WHAT IS NEEDED >>
Each line below must be printed again exactly.

STUDY MATERIAL >>
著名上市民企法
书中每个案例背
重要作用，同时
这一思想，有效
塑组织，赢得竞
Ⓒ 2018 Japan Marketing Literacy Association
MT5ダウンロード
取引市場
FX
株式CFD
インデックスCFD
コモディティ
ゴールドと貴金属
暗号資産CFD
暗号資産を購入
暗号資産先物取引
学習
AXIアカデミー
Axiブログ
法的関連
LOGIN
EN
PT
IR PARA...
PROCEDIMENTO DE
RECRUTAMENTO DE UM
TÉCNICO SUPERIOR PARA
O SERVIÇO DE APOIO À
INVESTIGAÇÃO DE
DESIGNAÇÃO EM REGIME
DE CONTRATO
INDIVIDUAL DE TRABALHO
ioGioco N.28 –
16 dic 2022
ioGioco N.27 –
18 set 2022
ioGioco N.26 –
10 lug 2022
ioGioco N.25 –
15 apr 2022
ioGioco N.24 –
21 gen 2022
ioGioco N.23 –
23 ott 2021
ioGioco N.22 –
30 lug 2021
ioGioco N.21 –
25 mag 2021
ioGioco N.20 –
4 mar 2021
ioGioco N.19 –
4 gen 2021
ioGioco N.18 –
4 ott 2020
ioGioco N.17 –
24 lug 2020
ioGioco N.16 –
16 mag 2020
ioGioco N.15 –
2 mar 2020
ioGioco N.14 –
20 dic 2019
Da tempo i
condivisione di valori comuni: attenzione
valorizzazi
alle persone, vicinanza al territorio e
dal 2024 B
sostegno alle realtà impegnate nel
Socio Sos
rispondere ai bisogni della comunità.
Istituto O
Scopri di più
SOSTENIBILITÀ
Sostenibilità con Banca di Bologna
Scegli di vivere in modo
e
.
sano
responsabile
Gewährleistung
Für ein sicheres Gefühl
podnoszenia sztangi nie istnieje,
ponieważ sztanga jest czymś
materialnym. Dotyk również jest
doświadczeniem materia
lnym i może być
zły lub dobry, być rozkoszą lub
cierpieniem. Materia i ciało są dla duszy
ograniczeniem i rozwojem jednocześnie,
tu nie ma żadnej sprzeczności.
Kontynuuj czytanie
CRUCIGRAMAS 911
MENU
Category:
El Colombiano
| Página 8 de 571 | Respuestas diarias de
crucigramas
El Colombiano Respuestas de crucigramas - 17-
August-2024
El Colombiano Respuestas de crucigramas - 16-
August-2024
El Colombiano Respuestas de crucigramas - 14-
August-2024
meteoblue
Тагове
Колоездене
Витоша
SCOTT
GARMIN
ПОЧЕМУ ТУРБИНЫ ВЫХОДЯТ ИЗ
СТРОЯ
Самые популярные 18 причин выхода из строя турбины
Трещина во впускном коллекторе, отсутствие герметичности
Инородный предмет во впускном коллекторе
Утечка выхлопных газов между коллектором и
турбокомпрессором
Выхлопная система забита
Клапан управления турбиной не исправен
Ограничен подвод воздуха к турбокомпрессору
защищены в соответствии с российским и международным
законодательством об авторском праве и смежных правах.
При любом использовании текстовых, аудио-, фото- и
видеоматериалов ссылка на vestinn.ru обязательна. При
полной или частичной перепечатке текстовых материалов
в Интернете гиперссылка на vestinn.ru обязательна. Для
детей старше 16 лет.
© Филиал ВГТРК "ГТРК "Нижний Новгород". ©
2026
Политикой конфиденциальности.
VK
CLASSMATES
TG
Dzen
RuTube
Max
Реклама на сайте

ANSWER TO THE EXERCISE >>
著名上市民企法
书中每个案例背
重要作用，同时
这一思想，有效
塑组织，赢得竞
Ⓒ 2018 Japan Marketing Literacy Association
MT5ダウンロード
取引市場
FX
株式CFD
インデックスCFD
コモディティ
ゴールドと貴金属
暗号資産CFD
暗号資産を購入
暗号資産先物取引
学習
AXIアカデミー
Axiブログ
法的関連
LOGIN
EN
PT
IR PARA...
PROCEDIMENTO DE
RECRUTAMENTO DE UM
TÉCNICO SUPERIOR PARA
O SERVIÇO DE APOIO À
INVESTIGAÇÃO DE
DESIGNAÇÃO EM REGIME
DE CONTRATO
INDIVIDUAL DE TRABALHO
ioGioco N.28 –
16 dic 2022
ioGioco N.27 –
18 set 2022
ioGioco N.26 –
10 lug 2022
ioGioco N.25 –
15 apr 2022
ioGioco N.24 –
21 gen 2022
ioGioco N.23 –
23 ott 2021
ioGioco N.22 –
30 lug 2021
ioGioco N.21 –
25 mag 2021
ioGioco N.20 –
4 mar 2021
ioGioco N.19 –
4 gen 2021
ioGioco N.18 –
4 ott 2020
ioGioco N.17 –
24 lug 2020
ioGioco N.16 –
16 mag 2020
ioGioco N.15 –
2 mar 2020
ioGioco N.14 –
20 dic 2019
Da tempo i
condivisione di valori comuni: attenzione
valorizzazi
alle persone, vicinanza al territorio e
dal 2024 B
sostegno alle realtà impegnate nel
Socio Sos
rispondere ai bisogni della comunità.
Istituto O
Scopri di più
SOSTENIBILITÀ
Sostenibilità con Banca di Bologna
Scegli di vivere in modo
e
.
sano
responsabile
Gewährleistung
Für ein sicheres Gefühl
podnoszenia sztangi nie istnieje,
ponieważ sztanga jest czymś
materialnym. Dotyk również jest
doświadczeniem materia
lnym i może być
zły lub dobry, być rozkoszą lub
cierpieniem. Materia i ciało są dla duszy
ograniczeniem i rozwojem jednocześnie,
tu nie ma żadnej sprzeczności.
Kontynuuj czytanie
CRUCIGRAMAS 911
MENU
Category:
El Colombiano
| Página 8 de 571 | Respuestas diarias de
crucigramas
El Colombiano Respuestas de crucigramas - 17-
August-2024
El Colombiano Respuestas de crucigramas - 16-
August-2024
El Colombiano Respuestas de crucigramas - 14-
August-2024
meteoblue
Тагове
Колоездене
Витоша
SCOTT
GARMIN
ПОЧЕМУ ТУРБИНЫ ВЫХОДЯТ ИЗ
СТРОЯ
Самые популярные 18 причин выхода из строя турбины
Трещина во впускном коллекторе, отсутствие герметичности
Инородный предмет во впускном коллекторе
Утечка выхлопных газов между коллектором и
турбокомпрессором
Выхлопная система забита
Клапан управления турбиной не исправен
Ограничен подвод воздуха к турбокомпрессору
защищены в соответствии с российским и международным
законодательством об авторском праве и смежных правах.
При любом использовании текстовых, аудио-, фото- и
видеоматериалов ссылка на vestinn.ru обязательна. При
полной или частичной перепечатке текстовых материалов
в Интернете гиперссылка на vestinn.ru обязательна. Для
детей старше 16 лет.
© Филиал ВГТРК "ГТРК "Нижний Новгород". ©
2026
Политикой конфиденциальности.
VK
CLASSMATES
TG
Dzen
RuTube
Max
Реклама на сайте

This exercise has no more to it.